--- WHAT THIS TASK INVOLVES ---
Transcribe everything from "She met Joseph" down to "for 30 years." in the ComputerLand passage below.

--- TEXT SECTION ---
- Opening Delimiter -
She met Joseph Schaller at the ComputerLand formerly on Market Street. She sold computers; he was a database instructor on contract for the company. He had had a psychology practice back East before but turned to his other love after moving to San Francisco: building computers and fooling around with databases. He would be with her and work side-by-side in their home offices for 30 years.

She’d taken the ComputerLand job at Christmastime, desperate for work and with unemployment running out. She had moved to San Francisco after being let go as a marketing manager for an answering service in Orange County. Because of her language background, she had been considered for a proposed London bureau. It never opened but she had taken all the training programs they offered – hiring, firing, collections, facilities management. It was also the first time she’d ever used a computer.
At ComputerLand, she took every class they offered, from IBM and AT&T and Apple, “everything they gave me,” including databases and spreadsheets. Cole focused on specializing in relational databases like Microsoft’s Access that allow information to be categorized, searched and sorted in different ways.
- Closing Delimiter -
[Collection entries]
- Opening Delimiter -
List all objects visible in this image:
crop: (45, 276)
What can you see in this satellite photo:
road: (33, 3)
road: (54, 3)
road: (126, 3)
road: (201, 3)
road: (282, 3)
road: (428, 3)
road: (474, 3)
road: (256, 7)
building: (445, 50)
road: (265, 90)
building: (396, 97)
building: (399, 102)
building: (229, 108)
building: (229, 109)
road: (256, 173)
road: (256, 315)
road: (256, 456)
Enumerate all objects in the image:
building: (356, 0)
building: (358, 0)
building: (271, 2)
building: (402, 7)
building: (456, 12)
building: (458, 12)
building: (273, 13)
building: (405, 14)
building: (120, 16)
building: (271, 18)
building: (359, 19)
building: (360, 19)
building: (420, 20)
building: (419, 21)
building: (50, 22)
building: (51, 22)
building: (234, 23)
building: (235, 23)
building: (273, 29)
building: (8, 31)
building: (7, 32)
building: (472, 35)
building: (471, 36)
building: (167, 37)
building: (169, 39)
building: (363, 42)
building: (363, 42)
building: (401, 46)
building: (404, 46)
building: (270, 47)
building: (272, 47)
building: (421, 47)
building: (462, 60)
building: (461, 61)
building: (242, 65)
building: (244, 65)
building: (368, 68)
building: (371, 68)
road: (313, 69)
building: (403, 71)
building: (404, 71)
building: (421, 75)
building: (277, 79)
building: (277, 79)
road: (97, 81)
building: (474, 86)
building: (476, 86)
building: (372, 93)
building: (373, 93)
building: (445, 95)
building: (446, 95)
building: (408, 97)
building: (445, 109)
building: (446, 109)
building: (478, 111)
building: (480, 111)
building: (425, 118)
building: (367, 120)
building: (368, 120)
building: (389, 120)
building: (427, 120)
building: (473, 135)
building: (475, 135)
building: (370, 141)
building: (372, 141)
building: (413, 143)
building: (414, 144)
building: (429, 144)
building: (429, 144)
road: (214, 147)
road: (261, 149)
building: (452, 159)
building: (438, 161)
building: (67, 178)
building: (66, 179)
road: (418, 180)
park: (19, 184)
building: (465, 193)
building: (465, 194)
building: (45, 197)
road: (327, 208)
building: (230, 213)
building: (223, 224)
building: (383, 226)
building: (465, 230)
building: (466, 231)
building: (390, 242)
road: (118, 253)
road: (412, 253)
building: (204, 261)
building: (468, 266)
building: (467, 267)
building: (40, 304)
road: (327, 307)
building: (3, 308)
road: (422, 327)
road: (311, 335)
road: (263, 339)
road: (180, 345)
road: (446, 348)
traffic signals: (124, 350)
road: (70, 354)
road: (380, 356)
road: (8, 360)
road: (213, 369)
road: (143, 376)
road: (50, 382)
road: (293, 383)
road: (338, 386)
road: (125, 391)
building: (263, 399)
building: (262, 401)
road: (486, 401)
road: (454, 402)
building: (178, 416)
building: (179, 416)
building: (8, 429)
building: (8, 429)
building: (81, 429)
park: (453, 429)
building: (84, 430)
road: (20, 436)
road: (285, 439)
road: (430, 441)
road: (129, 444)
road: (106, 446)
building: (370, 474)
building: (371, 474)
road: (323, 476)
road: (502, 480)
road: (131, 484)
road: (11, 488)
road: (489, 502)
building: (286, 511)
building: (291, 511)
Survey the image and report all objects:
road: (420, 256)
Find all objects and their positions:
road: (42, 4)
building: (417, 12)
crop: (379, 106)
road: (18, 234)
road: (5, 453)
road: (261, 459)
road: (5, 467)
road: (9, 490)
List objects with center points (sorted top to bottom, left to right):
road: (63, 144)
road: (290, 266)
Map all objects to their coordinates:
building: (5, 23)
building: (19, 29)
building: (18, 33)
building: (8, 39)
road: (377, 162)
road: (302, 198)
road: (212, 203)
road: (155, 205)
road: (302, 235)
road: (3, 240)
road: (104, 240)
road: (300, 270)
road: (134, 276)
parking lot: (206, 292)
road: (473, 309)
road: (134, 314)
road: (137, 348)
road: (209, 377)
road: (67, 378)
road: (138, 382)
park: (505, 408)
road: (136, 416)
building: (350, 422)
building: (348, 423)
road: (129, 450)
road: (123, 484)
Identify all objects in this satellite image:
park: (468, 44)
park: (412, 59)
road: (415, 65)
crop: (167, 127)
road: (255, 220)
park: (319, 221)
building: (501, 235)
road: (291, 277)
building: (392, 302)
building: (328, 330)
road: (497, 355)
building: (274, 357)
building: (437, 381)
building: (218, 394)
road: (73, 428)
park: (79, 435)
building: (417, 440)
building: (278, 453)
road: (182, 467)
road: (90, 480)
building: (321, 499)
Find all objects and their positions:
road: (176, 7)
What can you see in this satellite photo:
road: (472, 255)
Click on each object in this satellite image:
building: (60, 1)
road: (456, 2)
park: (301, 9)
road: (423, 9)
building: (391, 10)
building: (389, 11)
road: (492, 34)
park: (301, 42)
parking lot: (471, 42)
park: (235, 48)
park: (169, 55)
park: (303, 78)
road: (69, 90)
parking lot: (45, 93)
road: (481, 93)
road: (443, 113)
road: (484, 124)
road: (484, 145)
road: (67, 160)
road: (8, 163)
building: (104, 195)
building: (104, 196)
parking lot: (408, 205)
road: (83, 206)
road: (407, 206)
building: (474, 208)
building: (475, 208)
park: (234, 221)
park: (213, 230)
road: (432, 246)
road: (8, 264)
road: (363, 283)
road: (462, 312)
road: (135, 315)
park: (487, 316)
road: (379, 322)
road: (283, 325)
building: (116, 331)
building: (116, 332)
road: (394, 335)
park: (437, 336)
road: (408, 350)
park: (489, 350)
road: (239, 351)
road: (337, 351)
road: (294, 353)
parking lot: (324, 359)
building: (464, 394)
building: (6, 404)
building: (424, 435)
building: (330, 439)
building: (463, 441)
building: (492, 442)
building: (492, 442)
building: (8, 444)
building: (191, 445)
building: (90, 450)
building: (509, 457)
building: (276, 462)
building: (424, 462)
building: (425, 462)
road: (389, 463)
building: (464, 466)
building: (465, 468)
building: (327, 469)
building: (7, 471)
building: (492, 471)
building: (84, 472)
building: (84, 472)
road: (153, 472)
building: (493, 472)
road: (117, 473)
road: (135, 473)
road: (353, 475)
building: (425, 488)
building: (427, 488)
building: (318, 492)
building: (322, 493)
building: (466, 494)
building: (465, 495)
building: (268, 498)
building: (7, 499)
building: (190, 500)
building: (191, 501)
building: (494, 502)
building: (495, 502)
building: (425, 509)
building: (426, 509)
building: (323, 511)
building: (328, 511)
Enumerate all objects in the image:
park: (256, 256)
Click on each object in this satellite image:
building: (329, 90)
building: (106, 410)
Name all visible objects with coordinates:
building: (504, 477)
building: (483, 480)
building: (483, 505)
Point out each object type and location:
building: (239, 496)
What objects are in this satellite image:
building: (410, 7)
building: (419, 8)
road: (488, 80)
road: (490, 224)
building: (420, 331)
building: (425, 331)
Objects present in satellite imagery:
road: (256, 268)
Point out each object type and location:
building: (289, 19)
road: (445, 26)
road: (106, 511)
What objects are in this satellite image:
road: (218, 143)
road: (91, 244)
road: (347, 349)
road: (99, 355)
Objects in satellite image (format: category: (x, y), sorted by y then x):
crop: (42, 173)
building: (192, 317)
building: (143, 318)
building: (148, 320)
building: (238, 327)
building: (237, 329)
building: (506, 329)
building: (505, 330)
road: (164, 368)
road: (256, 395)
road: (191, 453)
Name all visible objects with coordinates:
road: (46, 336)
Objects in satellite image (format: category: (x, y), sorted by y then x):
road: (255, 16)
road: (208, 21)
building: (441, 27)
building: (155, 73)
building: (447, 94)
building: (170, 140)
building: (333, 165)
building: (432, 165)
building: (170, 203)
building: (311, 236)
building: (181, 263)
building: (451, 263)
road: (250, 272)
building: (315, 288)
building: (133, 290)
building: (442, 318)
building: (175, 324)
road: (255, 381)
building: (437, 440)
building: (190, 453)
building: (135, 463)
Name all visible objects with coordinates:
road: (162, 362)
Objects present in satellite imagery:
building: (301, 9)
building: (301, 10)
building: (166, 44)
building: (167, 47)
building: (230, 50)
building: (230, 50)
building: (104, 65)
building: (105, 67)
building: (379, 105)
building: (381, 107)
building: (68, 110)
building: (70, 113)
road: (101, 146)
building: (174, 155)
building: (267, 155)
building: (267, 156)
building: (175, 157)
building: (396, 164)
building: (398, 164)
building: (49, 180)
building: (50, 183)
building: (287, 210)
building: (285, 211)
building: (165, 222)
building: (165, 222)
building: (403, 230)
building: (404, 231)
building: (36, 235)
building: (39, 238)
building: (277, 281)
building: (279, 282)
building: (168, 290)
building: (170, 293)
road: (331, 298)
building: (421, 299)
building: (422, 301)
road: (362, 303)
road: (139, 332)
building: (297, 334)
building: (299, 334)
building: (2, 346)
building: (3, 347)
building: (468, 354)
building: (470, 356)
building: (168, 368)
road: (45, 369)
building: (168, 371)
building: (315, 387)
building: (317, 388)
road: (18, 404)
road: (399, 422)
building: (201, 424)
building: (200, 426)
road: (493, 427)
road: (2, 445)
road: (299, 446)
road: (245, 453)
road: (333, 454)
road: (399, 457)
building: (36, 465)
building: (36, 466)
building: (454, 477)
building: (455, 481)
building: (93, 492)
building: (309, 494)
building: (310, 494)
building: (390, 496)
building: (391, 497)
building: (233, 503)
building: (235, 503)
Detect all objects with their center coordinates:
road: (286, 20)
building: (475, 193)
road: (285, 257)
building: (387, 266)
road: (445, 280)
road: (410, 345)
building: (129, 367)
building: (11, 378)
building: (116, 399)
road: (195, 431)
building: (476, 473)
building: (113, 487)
- Closing Delimiter -
--- COMPLETED TASK ---
She met Joseph Schaller at the ComputerLand formerly on Market Street. She sold computers; he was a database instructor on contract for the company. He had had a psychology practice back East before but turned to his other love after moving to San Francisco: building computers and fooling around with databases. He would be with her and work side-by-side in their home offices for 30 years.